SEC announcement ·  May 15 05:15
Summary by Futu AI
Jet.AI Inc. (JETAI) announced the completion of a private placement transaction with Ionic Ventures, LLC, resulting in the issuance of Series B Convertible Preferred Stock, a warrant to purchase additional Series B Preferred Stock, and common stock. The transaction, which closed on March 29, 2024, is subject to stockholder approval to remove an exchange limitation that restricts the conversion of Series B Preferred Stock into common stock beyond 19.9% of outstanding shares.

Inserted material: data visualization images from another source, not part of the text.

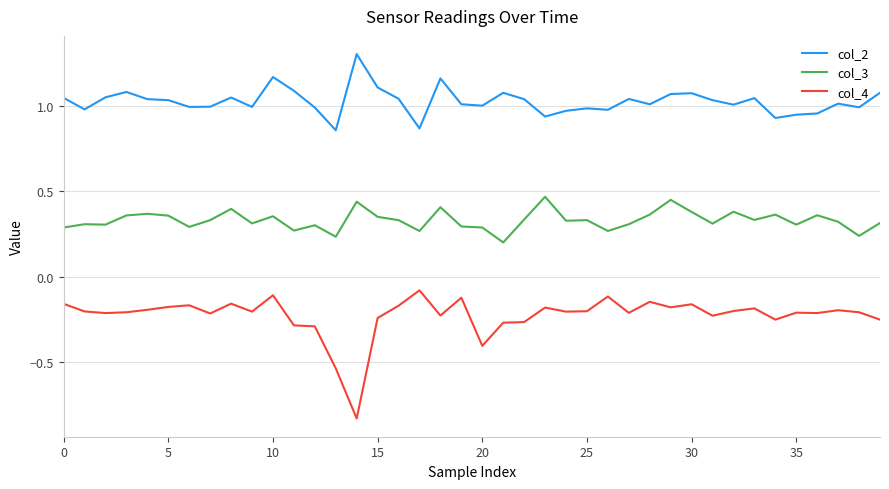

True or false: col_3 and col_4 intersect in this chart.

False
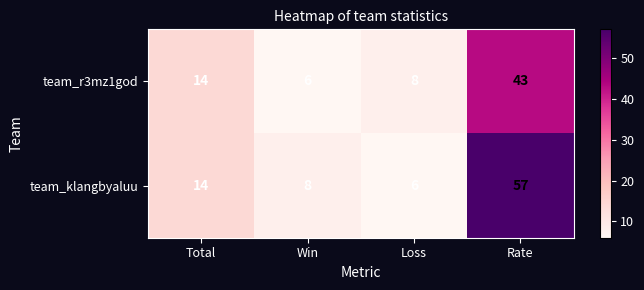

The value of team_klangbyaluu at Loss is 8. True or false?

False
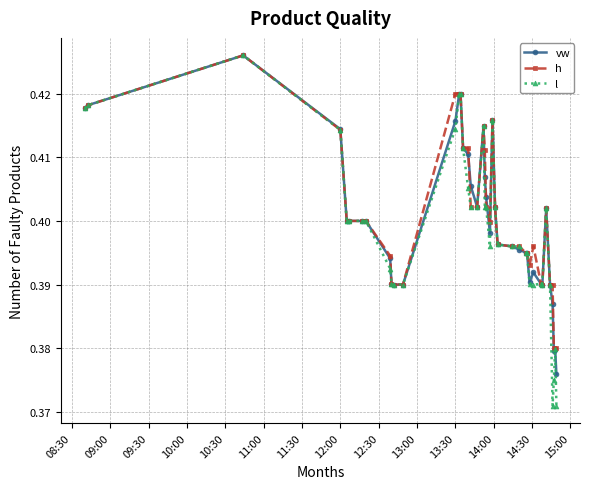

Which series has the largest range (max minus min)?

l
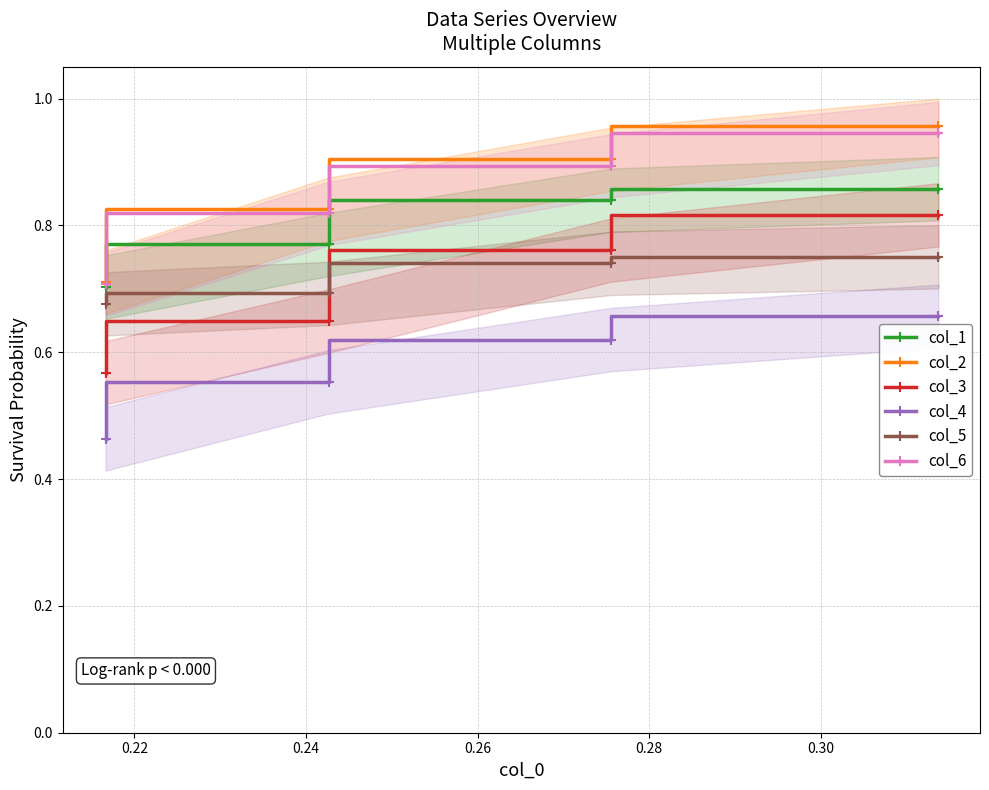

Count the col_5 values in the range 0 to 1.

4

The approval is sought in accordance with Nasdaq Listing Rules 5635(d) and 5635(b), which require stockholder approval for issuances exceeding 20% of outstanding shares at a price less than the minimum price, or that may result in a change of control. The transaction aims to provide Jet.AI with capital for business growth, and the company has entered into agreements, including a registration rights agreement, to facilitate the transaction. The Board has also proposed an amendment to increase authorized common stock from 55,000,000 to 110,000,000 shares to support future growth and capital raising efforts.
Jet.AI Inc. (JETAI) announced the completion of a private placement transaction with Ionic Ventures, LLC, resulting in the issuance of Series B Convertible Preferred Stock, a warrant to purchase additional Series B Preferred Stock, and common stock. The transaction, which closed on March 29, 2024, is subject to stockholder approval to remove an exchange limitation that restricts the conversion of Series B Preferred Stock into common stock beyond 19.9% of outstanding shares. The approval is sought in accordance with Nasdaq Listing Rules 5635(d) and 5635(b), which require stockholder approval for issuances exceeding 20% of outstanding shares at a price less than the minimum price, or that may result in a change of control. The transaction aims to provide Jet.AI with capital for business growth, and the company has entered into agreements, including a registration rights agreement, to facilitate the transaction. The Board has also proposed an amendment to increase authorized common stock from 55,000,000 to 110,000,000 shares to support future growth and capital raising efforts.